Lucca, neonata in coma con cocaina nelle urine: indagata la madre

Cronaca

Le analisi tossicologiche effettuate su una bimba di soli 40 giorni hanno evidenziato la presenza di metadone e cocaina. Gli inquirenti hanno iscritto la mamma nel registro degli indagati

Cocaina e metadone nelle urine di una neonata. Questi gli elementi rilevati dalle analisi tossicologiche effettuate su una bimba di soli 40 giorni, portata in coma al Pronto Soccorso di Lucca lo scorso 11 marzo e da qui trasferita all'ospedale Cisanello di Pisa. Gli inquirenti che stanno cercando di far luce su questa triste vicenda hanno posto sotto indagine la madre della neonata.
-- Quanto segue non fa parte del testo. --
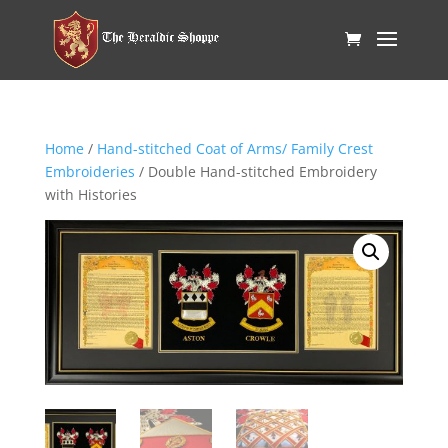
Home
/
Hand-stitched Coat of Arms/ Family Crest
Embroideries
/ Double Hand-stitched Embroidery
with Histories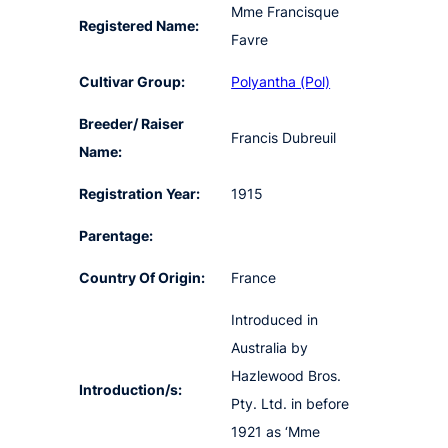
Mme Francisque
Registered Name:
Favre
Cultivar Group:
Polyantha (Pol)
Breeder/ Raiser
Francis Dubreuil
Name:
Registration Year:
1915
Parentage:
Country Of Origin:
France
Introduced in
Australia by
Hazlewood Bros.
Introduction/s:
Pty. Ltd. in before
1921 as ‘Mme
Metadone e cocaina nelle urine della neonata

L'indagine, che ora si concentra sul ruolo della madre della piccola, ha trovato una svolta dal risultato degli esami delle urine della neonata. Esclusi eventuali eventi traumatici, gli investigatori hanno verificato che nelle analisi era stato rilevato un tasso di metadone pari a 1.644 ng\ml. Basti pensare che per essere positivi a questa sostanza occorre che il dato sia superiore a 100. Non solo. Nelle urine è stata evidenziata anche la presenza di 74 ng/ml di cocaina. Secondo gli inquirenti, sotto la guida del pm Laura Guidotti, un dato tanto elevato è possibile se si somministra direttamente metadone. Gli accertamenti hanno evidenziato che la mamma non allattava la neonata. Gli inquirenti hanno iscritto la donna nel registro degli indagati, mentre la piccola si trova ancora in ospedale. La neonata riesce a respirare da sola. I medici devono ancora stabilire se abbia subito danni neurologici.